Work task:
Using the records below, copy every line that holds the string "Rover".

Given data:
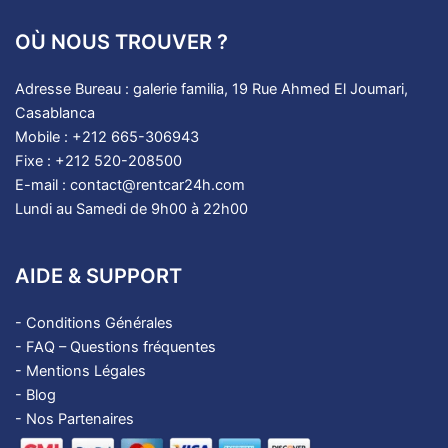
OÙ NOUS TROUVER ?
Adresse Bureau : galerie familia, 19 Rue Ahmed El Joumari,
Casablanca
Mobile : +212 665-306943
Fixe : +212 520-208500
E-mail : contact@rentcar24h.com
Lundi au Samedi de 9h00 à 22h00
AIDE & SUPPORT
-
Conditions Générales
-
FAQ – Questions fréquentes
-
Mentions Légales
-
Blog
- Nos Partenaires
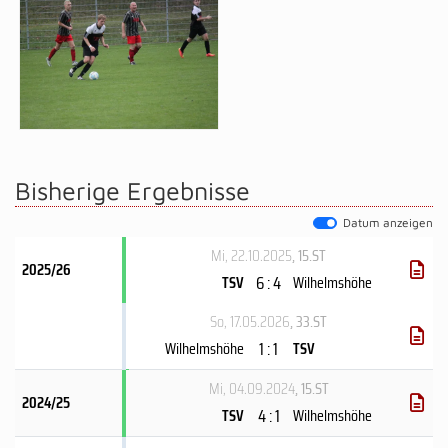
Bisherige Ergebnisse
Datum anzeigen
Mi, 22.10.2025
, 15.ST
2025/26
6 : 4
TSV
Wilhelmshöhe
So, 17.05.2026
, 33.ST
1 : 1
Wilhelmshöhe
TSV
Mi, 04.09.2024
, 15.ST
2024/25
4 : 1
TSV
Wilhelmshöhe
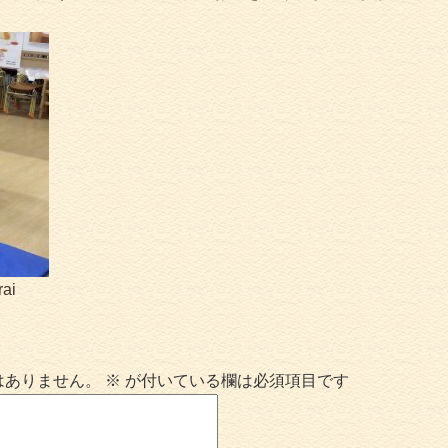
rai
はありません。
※
が付いている欄は必須項目です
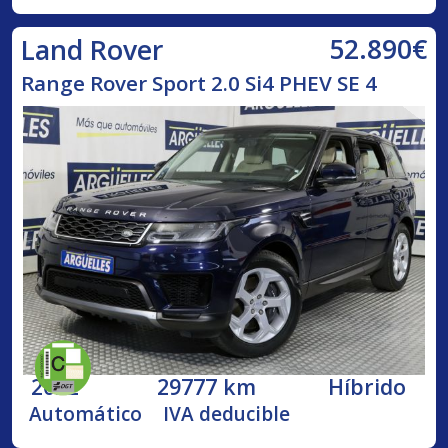
52.890€
Land Rover
Range Rover Sport 2.0 Si4 PHEV SE 4
2022
29777 km
Híbrido
Automático
IVA deducible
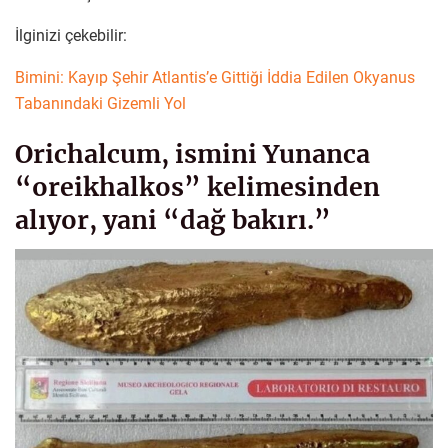
İlginizi çekebilir:
Bimini: Kayıp Şehir Atlantis’e Gittiği İddia Edilen Okyanus
Tabanındaki Gizemli Yol
Orichalcum, ismini Yunanca
“oreikhalkos” kelimesinden
alıyor, yani “dağ bakırı.”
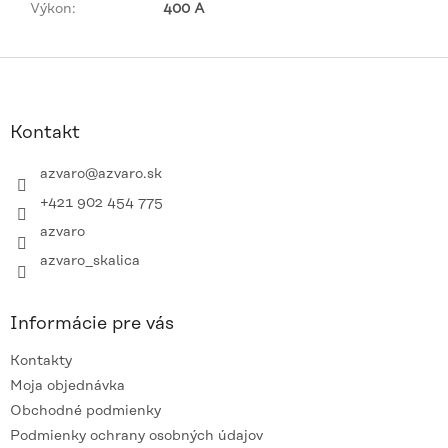
Výkon
:
400 A
Z
á
p
ä
Kontakt
t
i
azvaro
@
azvaro.sk
e
+421 902 454 775
azvaro
azvaro_skalica
Informácie pre vás
Kontakty
Moja objednávka
Obchodné podmienky
Podmienky ochrany osobných údajov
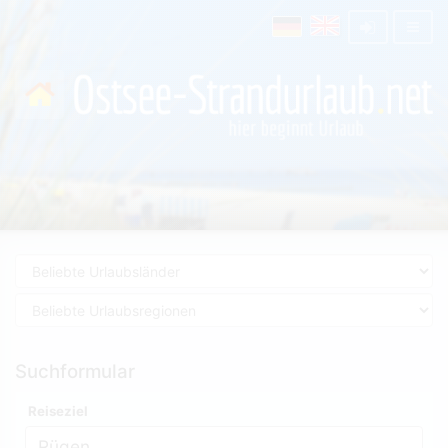
Suchformular
Reiseziel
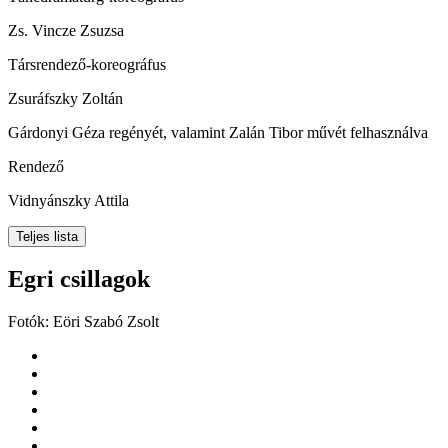
Zs. Vincze Zsuzsa
Társrendező-koreográfus
Zsuráfszky Zoltán
Gárdonyi Géza regényét, valamint Zalán Tibor művét felhasználva
Rendező
Vidnyánszky Attila
Teljes lista
Egri csillagok
Fotók: Eöri Szabó Zsolt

Result for this exercise:
Land Rover
Range Rover Sport 2.0 Si4 PHEV SE 4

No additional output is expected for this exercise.